Like Theine, Otter v1 is a strong choice if you don’t need loading or refreshing features and your workload is not frequency-skewed.

Sturdyc

Sturdyc was created in 2024 and appears to be the first Go caching library to implement advanced features like loading, refreshing, etc.

I wouldn't call Sturdyc very efficient, but I believe it's worth examining due to its implementation of many previously missing features. Let's discuss its advantages and disadvantages.

Advantages:

  • Provides cache stampede protection.
  • Supports refreshing.
  • Capable of bulk loading and refreshing.

Disadvantages:

  • Lacks a good eviction policy. Sturdyc's eviction policy has a time complexity of O(n) and often has a worse hit rate than LRU.
  • Lacks a good expiration policy.
  • Performance lags behind Ristretto, Theine and Otter v1.
  • Only supports strings as keys (no generic key support).
  • Fails to prevent duplicate requests - cannot deduplicate calls when some keys are batched while others aren't.
  • May permit dirty data (e.g., during concurrent invalidation and loading). See example.
  • Overexposes internal implementation details (though this could be considered subjective based on preferences).

Conclusion:

Sturdyc could be a good choice if its particular advantages and disadvantages align with your requirements.

Otter v2

Otter v2 was conceived with an ambitious vision – to create a caching library that would:

  • Implement all previously discussed features.
  • Deliver high throughput.
  • Maintain excellent hit rates across all workloads.
  • Offer an extensible, intuitive API. For example, finally enabling TTL resets on every access (read/write), not just on every write (create/update) like other caches. This is critical (for example) for caching sessions, API tokens, etc.
  • Avoid all the aforementioned issues – and there are many! Each existing library has its own unique shortcomings.
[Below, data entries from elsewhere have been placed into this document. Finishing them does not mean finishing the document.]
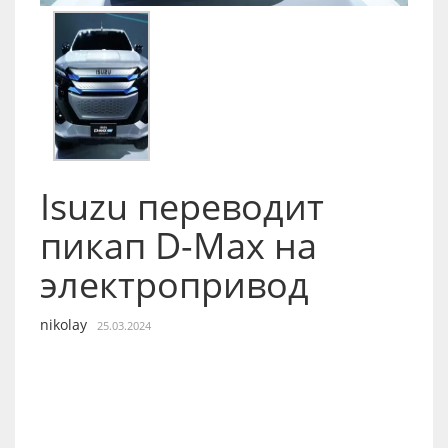
Isuzu переводит
пикап D-Max на
электропривод
nikolay
25.03.2024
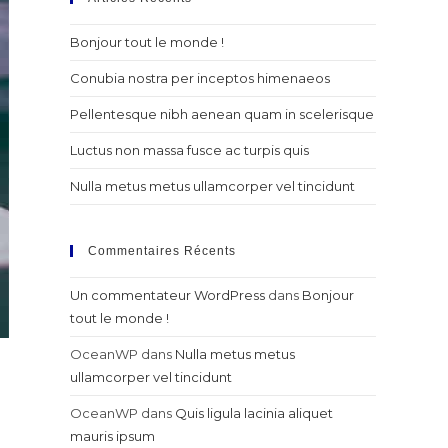
Bonjour tout le monde !
Conubia nostra per inceptos himenaeos
Pellentesque nibh aenean quam in scelerisque
Luctus non massa fusce ac turpis quis
Nulla metus metus ullamcorper vel tincidunt
Commentaires Récents
Un commentateur WordPress
dans
Bonjour
tout le monde !
OceanWP
dans
Nulla metus metus
ullamcorper vel tincidunt
OceanWP
dans
Quis ligula lacinia aliquet
mauris ipsum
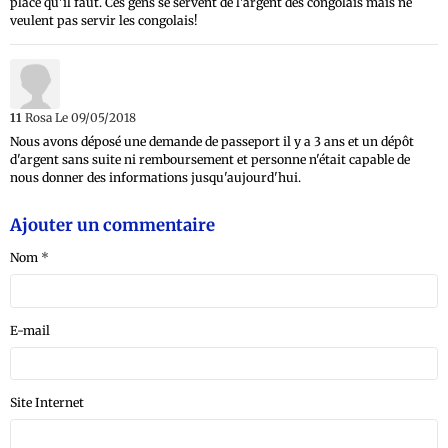
place qu'il faut. Ces gens se servent de l'argent des congolais mais ne
veulent pas servir les congolais!
11
Rosa
Le 09/05/2018
Nous avons déposé une demande de passeport il y a 3 ans et un dépôt
d'argent sans suite ni remboursement et personne n'était capable de
nous donner des informations jusqu'aujourd'hui.
Ajouter un commentaire
Nom
E-mail
Site Internet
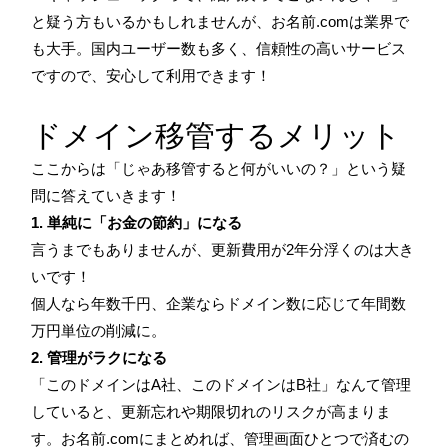
と疑う方もいるかもしれませんが、お名前.comは業界で
も大手。国内ユーザー数も多く、信頼性の高いサービス
ですので、安心して利用できます！
ドメイン移管するメリット
ここからは「じゃあ移管すると何がいいの？」という疑
問に答えていきます！
1. 単純に「お金の節約」になる
言うまでもありませんが、更新費用が2年分浮くのは大き
いです！
個人なら年数千円、企業ならドメイン数に応じて年間数
万円単位の削減に。
2. 管理がラクになる
「このドメインはA社、このドメインはB社」なんて管理
していると、更新忘れや期限切れのリスクが高まりま
す。お名前.comにまとめれば、管理画面ひとつで済むの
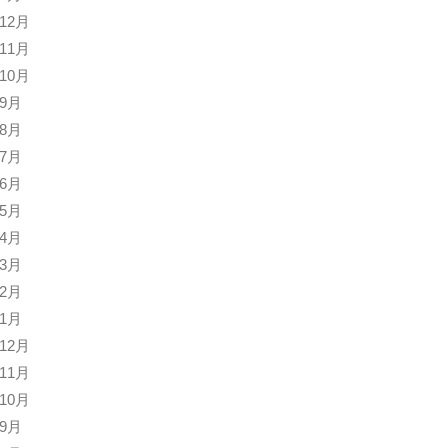
年12月
年11月
年10月
年9月
年8月
年7月
年6月
年5月
年4月
年3月
年2月
年1月
年12月
年11月
年10月
年9月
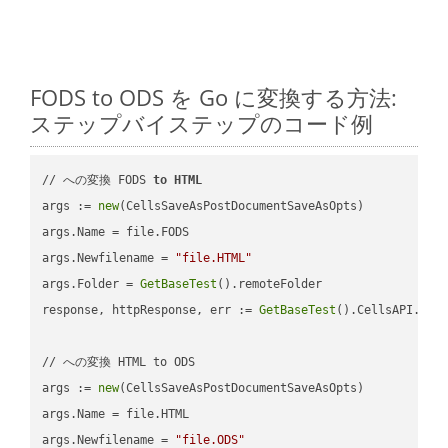
FODS to ODS を Go に変換する方法:
ステップバイステップのコード例
// への変換 FODS 
to
HTML
args := 
new
(CellsSaveAsPostDocumentSaveAsOpts)

args.Name = file.FODS

args.Newfilename = 
"file.HTML"
args.Folder = 
GetBaseTest
().remoteFolder

response, httpResponse, err := 
GetBaseTest
().CellsAPI.
Cel
// への変換 HTML to ODS

args := 
new
(CellsSaveAsPostDocumentSaveAsOpts)

args.Name = file.HTML

args.Newfilename = 
"file.ODS"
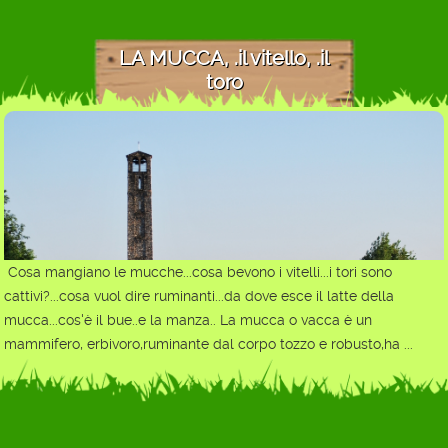
LA MUCCA, .il vitello, .il
toro
Cosa mangiano le mucche...cosa bevono i vitelli...i tori sono
cattivi?...cosa vuol dire ruminanti...da dove esce il latte della
mucca...cos'è il bue..e la manza.. La mucca o vacca è un
mammifero, erbivoro,ruminante dal corpo tozzo e robusto,ha ...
After much work, Otter v2 (godoc, user guide, design) has been released – achieving every one of these goals.

Key Improvements:

  • Completely rethought API for greater flexibility.
  • Added loading and refreshing features.
  • Added entry pinning.
  • Added Compute* methods
  • Replaced eviction policy with adaptive W-TinyLFU, enabling Otter to achieve one of the highest hit rates across all workloads.
  • Added HashDoS protection against potential attacks.
  • The task scheduling mechanism has been completely reworked, allowing users to manage it themselves when needed.
  • Added more efficient write buffer.
  • Added auto-configurable lossy read buffer.
  • Optimized hash table.

It's worth noting that Otter v2 has effectively materialized as a Go adaptation of Caffeine, since I concurred with most of its architectural choices, with only rare instances where they seemed questionable or inapplicable to Go's ecosystem.

The main drawback at the moment is arguably that Otter v2 has seen far less real-world use than other caches, despite passing tests that others fail.

Acknowledgment

I would like to sincerely thank Benjamin Manes for creating Caffeine, for being highly responsive in chats, and for actively participating in discussions. His extremely valuable comments have taught me a great deal. ❤

Special thanks also go to Hyeonho Kim for his highly insightful suggestions that profoundly influenced the final design. ❤

Conclusion

Today, we've explored several popular caching libraries. I hope this article helps you make an informed decision when choosing a caching library for your projects.